Казарин схватился за голову и театрально задрал подбородок в потолок. В наступившей тишине Закатову вдруг послышался слабый звук – не то вздох, не то стон, раздавшейся из-за соседней двери.
– Фимка сидит там?
– Что-с? Где-с? В комнатке-с? – с Казариным вдруг произошла такая разительная перемена, что Никита даже слегка испугался. Алексей Порфирьевич перестал размахивать руками, сразу как будто сделался ещё меньше ростом, пугливо огляделся на запертую дверь, затем почему-то выглянул в сени и севшим голосом сообщил:
– Там, изволите видеть, супруга моя… Она несколько нездорова и к нам выйти не может, так что прошу прощения…
– Весьма сожалею. – скрывая изумление, сказал Закатов. – Алексей Порфирьевич, я вынужден вернуться к нашему спору. Я попрошу вас немедленно освободить горничную.
– Но я не позволю!.. – взъерепенился было опять Казарин. Но Закатову уже надоело это представление. Поставив пустую рюмку на стол, он официально-безразличным голосом произнёс:
– Иначе я вынужден буду обратиться к становому и поставить в известность предводителя. То, что вы делаете, – прямое подстрекательство к бунту, а в уезде много достойных людей, которым никоим образом не интересно…
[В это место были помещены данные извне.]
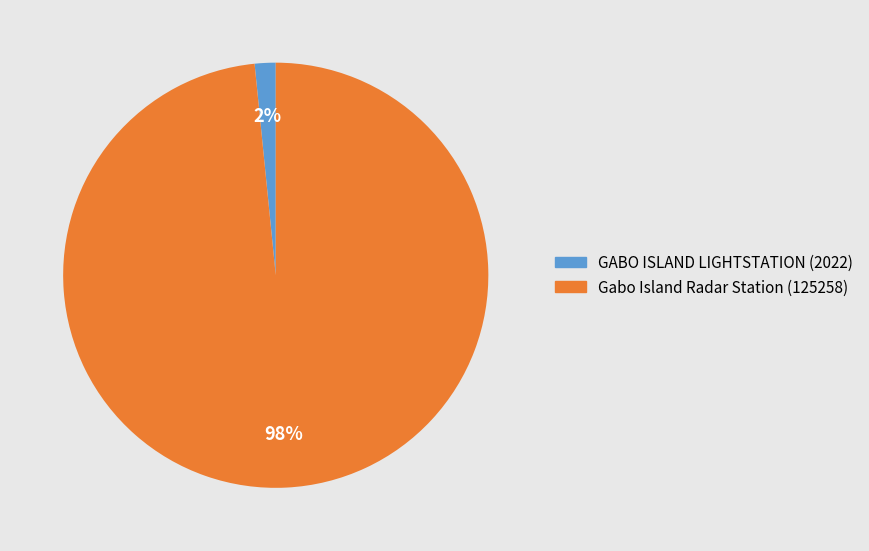

To the nearest percent, what is the average slice percentage?

50%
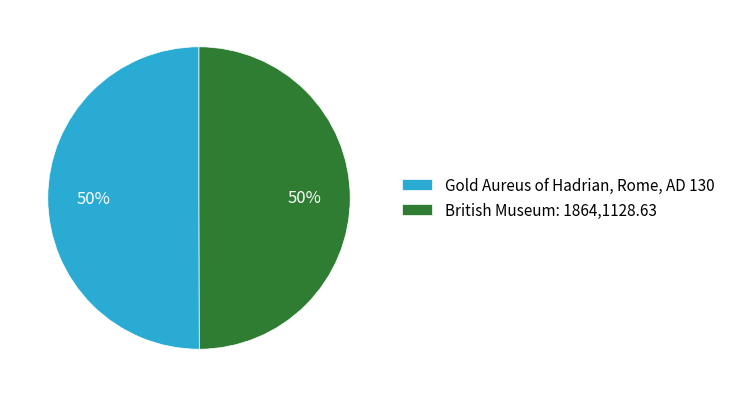

Do Gold Aureus of Hadrian, Rome, AD 130 and British Museum: 1864,1128.63 together represent more than half of the pie?

Yes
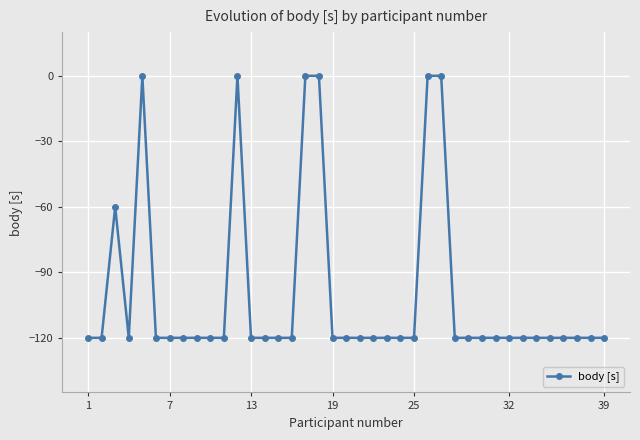

What is the value of the 30th point from the left?

-120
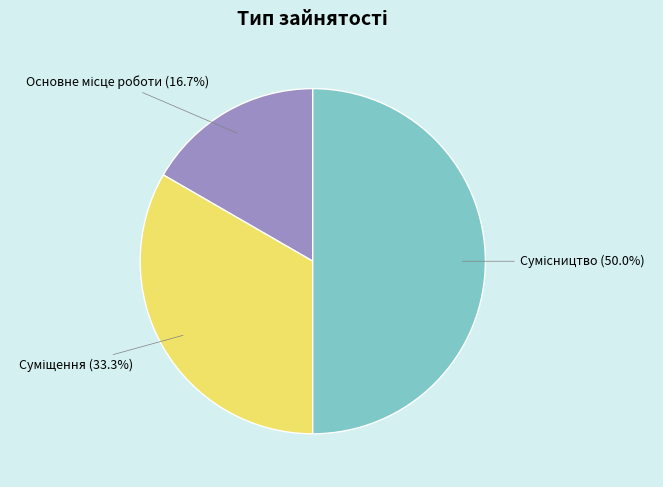

Is there any slice that represents more than half of the pie?

No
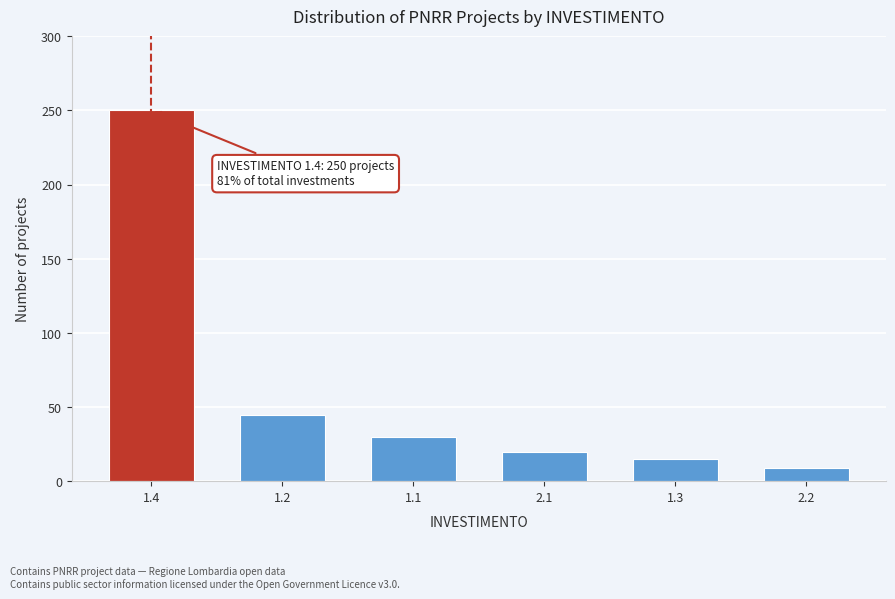

Reading right to left, list all the values displayed in this chart.

9	15	20	30	45	250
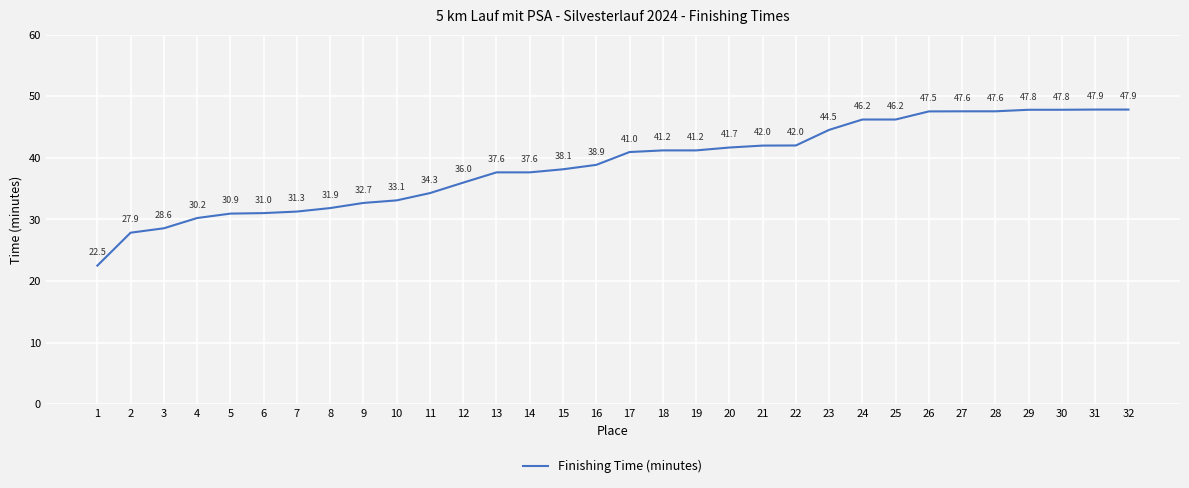

What is the change in value from 2 to 32?

+20.0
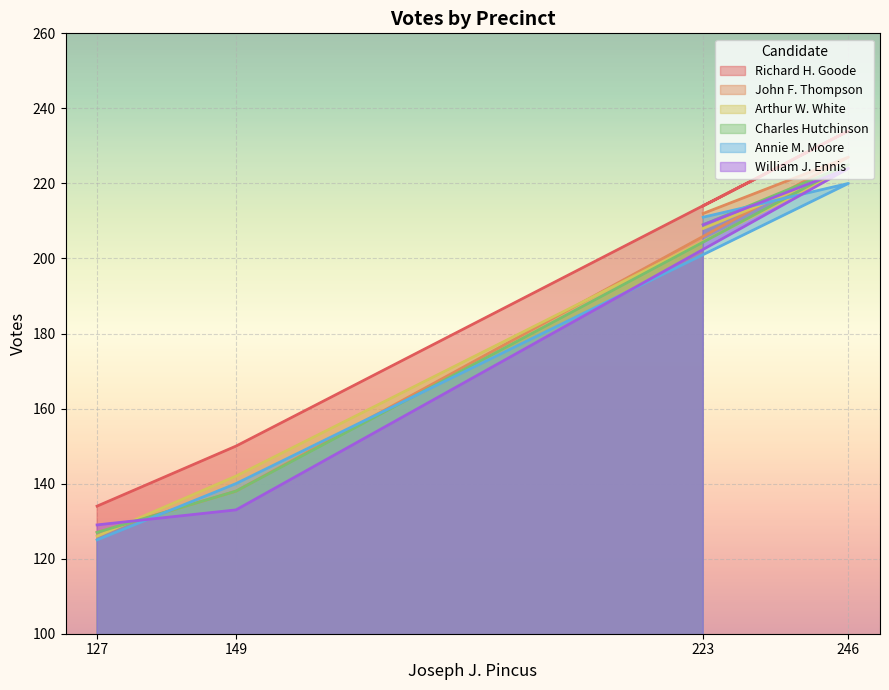

What is the sum of all Richard H. Goode values?

732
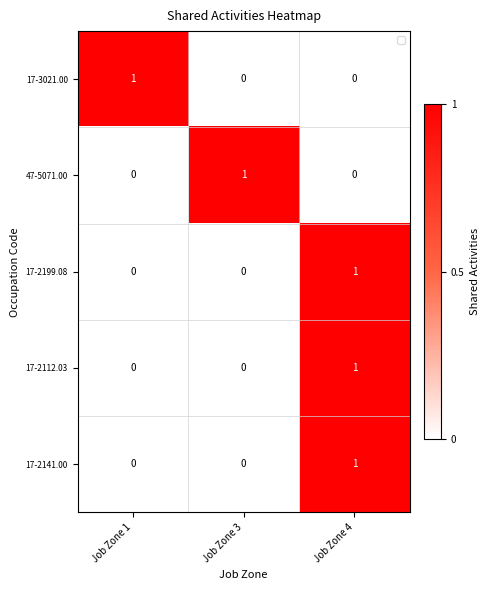

What is the total value across all series at Job Zone 3?

1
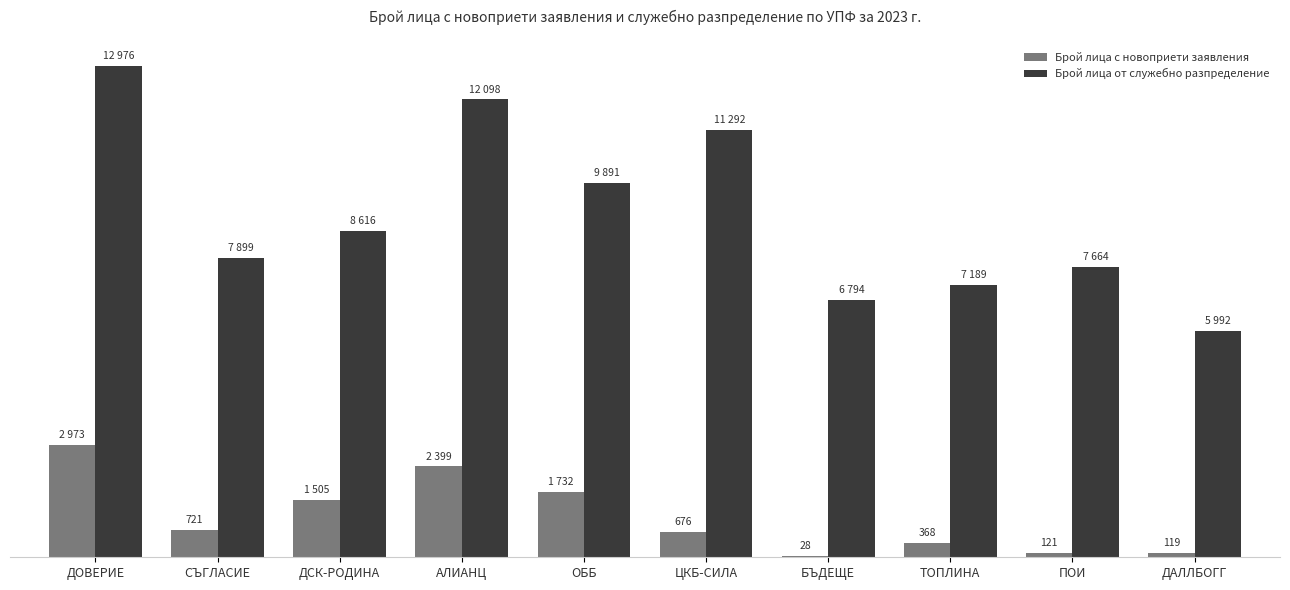

What are all the series names shown in the legend?

Брой лица с новоприети заявления, Брой лица от служебно разпределение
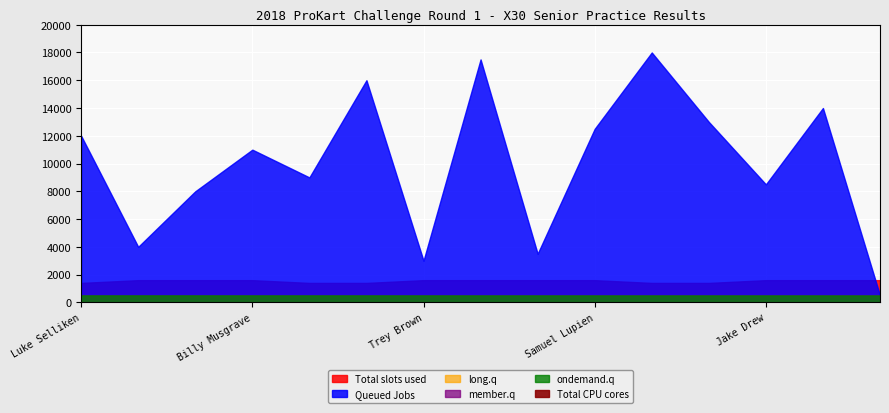

True or false: long.q and Total CPU cores cross at least once.

False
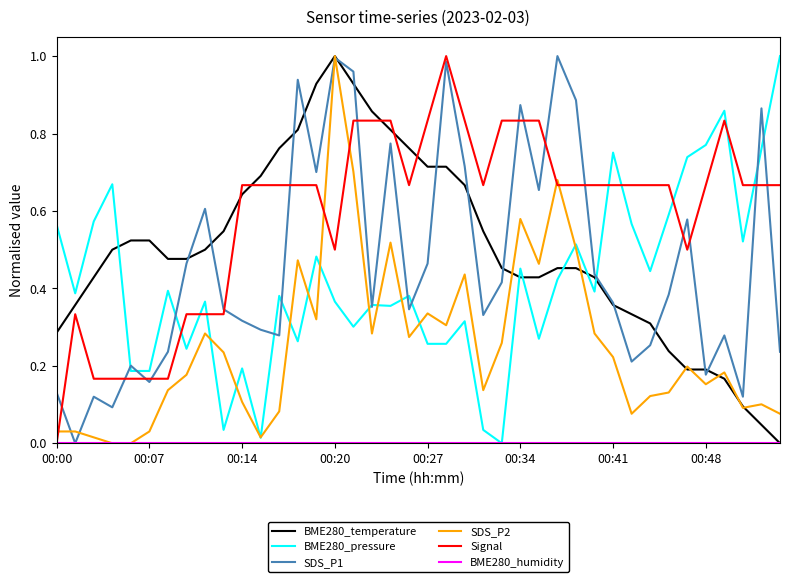

After their last crossing, which series has the higher values: Signal or SDS_P2?

Signal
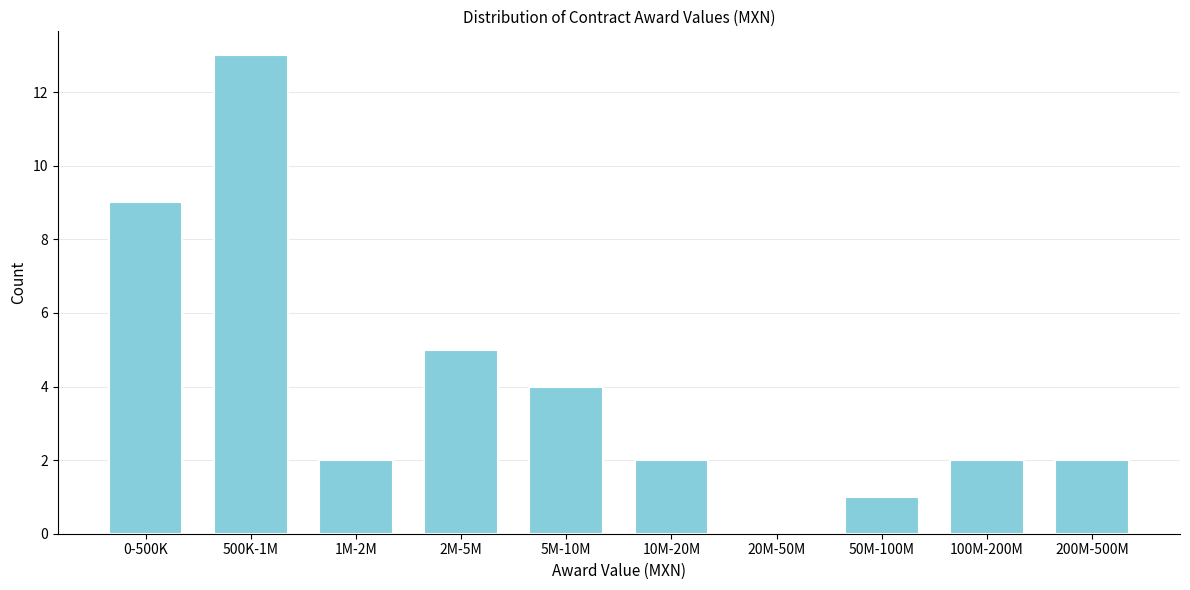

Reading right to left, list all the values displayed in this chart.

200M-500M=2	100M-200M=2	50M-100M=1	20M-50M=0	10M-20M=2	5M-10M=4	2M-5M=5	1M-2M=2	500K-1M=13	0-500K=9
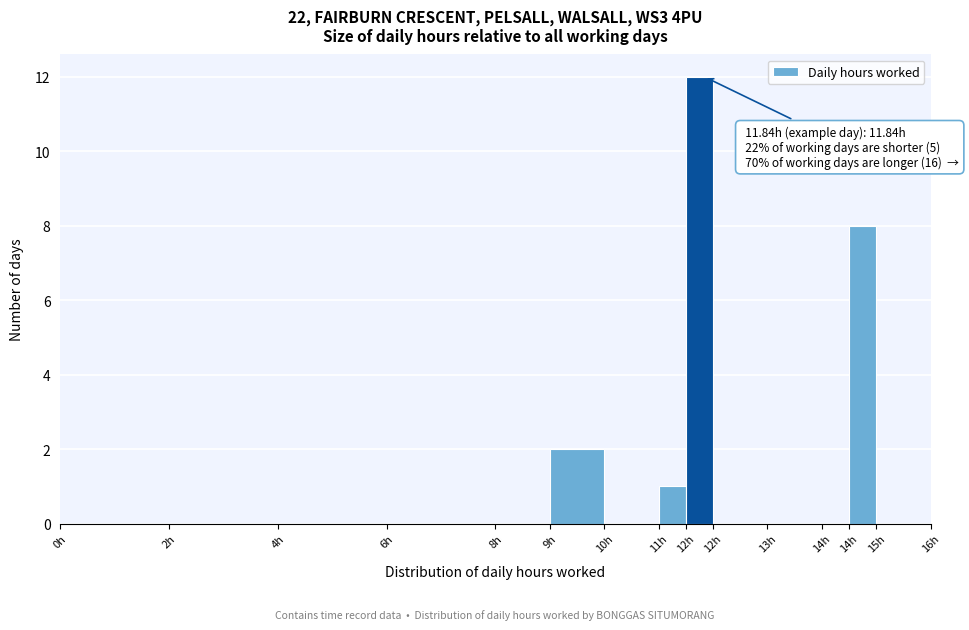

How many series are shown in this chart?

1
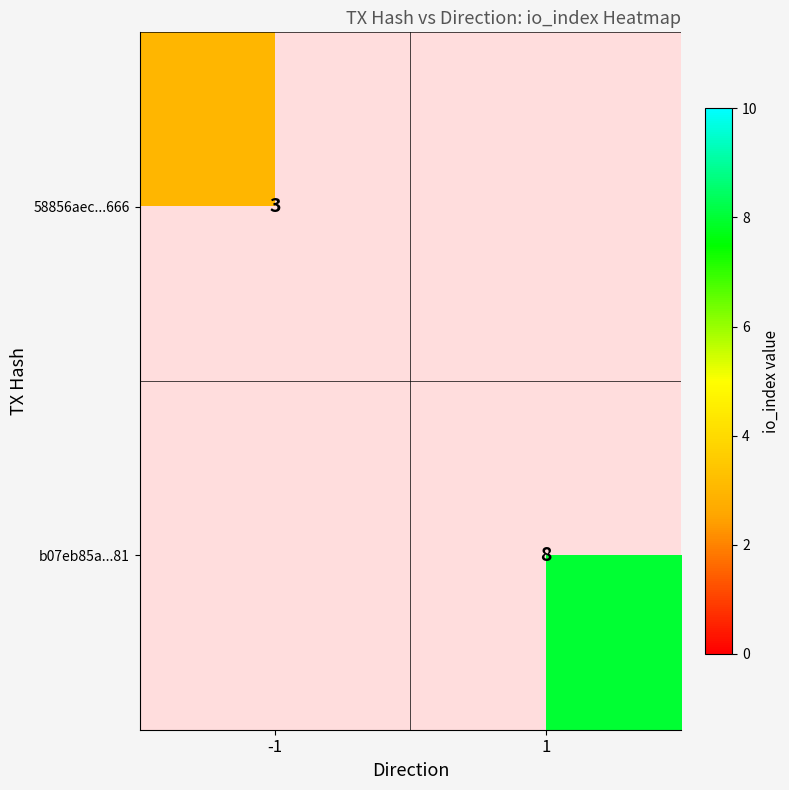

True or false: b07eb85a...81 has a value of 14 at 1.

False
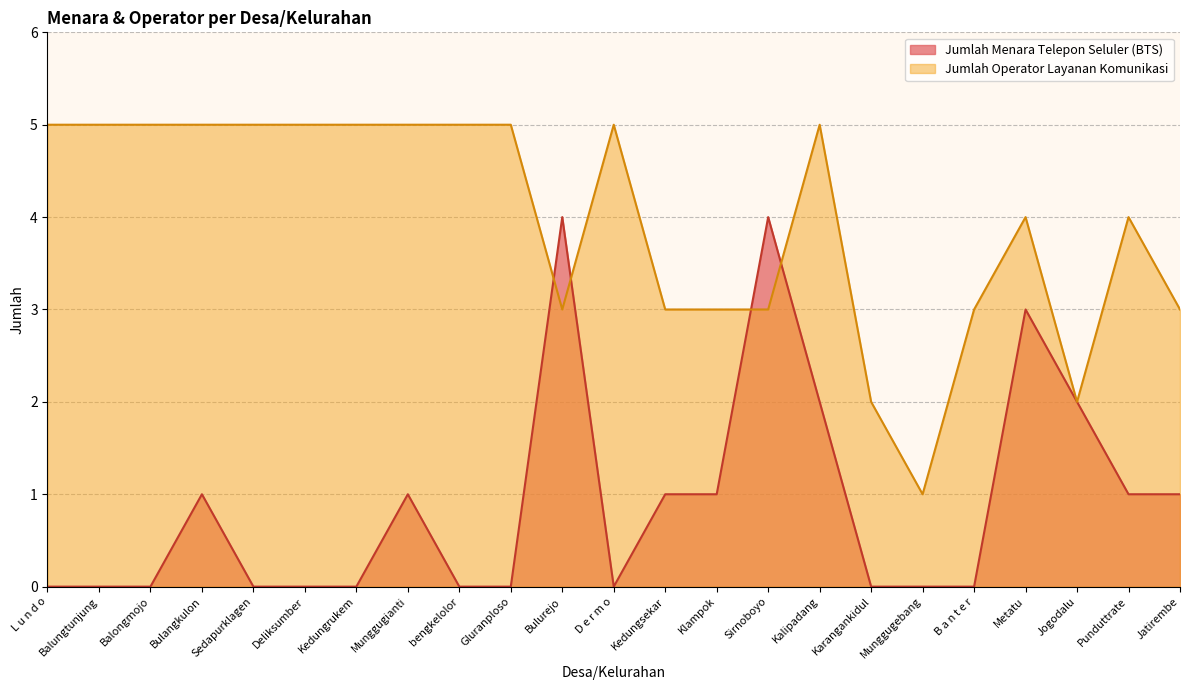

At which category is the sum across all series the highest?

Bulurejo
– И не совестно вам, сударь? – послышался вдруг певучий голос из сеней, и Никите вторично пришлось испытать немалое изумление, когда в комнату царственной походкой, как хозяйка, вошла экономка Казарина. Она внесла свечи в старом медном шандале с тремя гнёздами, и её лицо, озарённое язычками пламени, показалось Закатову ещё красивее и надменнее – словно маска языческой богини. Поставив свечи на стол, экономка повернулась к Закатову и упёрла полные руки в бока:
– И как же это теперь велите на свете жить, коли и господа стыда не имают? По какому-такому праву вы Фимку на волю пущаете? Она – Алексея Порфирьевича вечная раба, за деньги купленная! Я вам так скажу, сударь…
– Ещё не хватало мне, милая, с тобой рассуждать об этом. – холодно оборвал её Закатов. – Будь добра, поди вон, мой разговор с барином не окончен.
– Это мне-то выйти?! – красавица с невероятным удивлением воззрилась на Закатова. – Да ведь я тут, слава богу, не девка дворовая! Алексей Порфирьич, это что же за…
– Гранюшка, милая, поди, поди, поди… – залопотал, как заяц, Казарин, и его обвисшее личико исказилось самым откровенным ужасом. – Поди, ради Бога, не вмешивайся… Господин мировой посредник совершенно прав, и… и выпусти, в конце концов, эту дурёху! Пусть идёт куда знает! Никита Владимирович, вы неверно меня поняли, я и в мыслях не держал… Но согласитесь, это же обидно! И убытки, опять же… Столько лет кормить этих мерзавцев, ничего не жалеть, самому с супругой голодать, а тут… такая неблагодарность чёрная… впрочем, как знаете, закон есть закон… Не нам, грешным, государя судить!
«Ну и ну… Что же здесь творится?» – с растущим недоумением думал Никита, глядя на то, как экономка, наградив своего барина полным презрения взглядом, величаво выходит из гостиной. В сенях загремели ключи. Послышался голос Грани: «Выходи, подлянка! Иди, покажись господам!»
Через несколько минут в комнату, щурясь от свечей, вошла босая девка лет семнадцати – с растрёпанной косой, в рваном сарафане. На скуле её краснела свежая ссадина. Карие глаза смотрели исподлобья – хмуро и непокорно, потрескавшиеся губы были плотно сжаты. Увидев барина и незнакомого господина, она камнем замерла на пороге.
– Фимка, я Никита Владимирович Закатов, мировой посредник. – как можно мягче и спокойнее сказал Закатов. – Мы с господином Казариным всё уладили насчёт тебя и твоего жениха, – верно же, Алексей Порфирьевич? Ты свободна, можешь выходить замуж за Федьку… или за кого душе твоей угодно… и, разумеется, вы можете ехать в Гжатск.
Фимка молча, недоверчиво смотрела на него. Затем перевела взгляд на Казарина. Тот, стараясь держаться независимо, пожал плечами. Отрывисто сказал:
– Что ж… с законом спорить не приходится. И с людской неблагодарностью также. Суди тебя, дура, Бог, убирайся куда знаешь.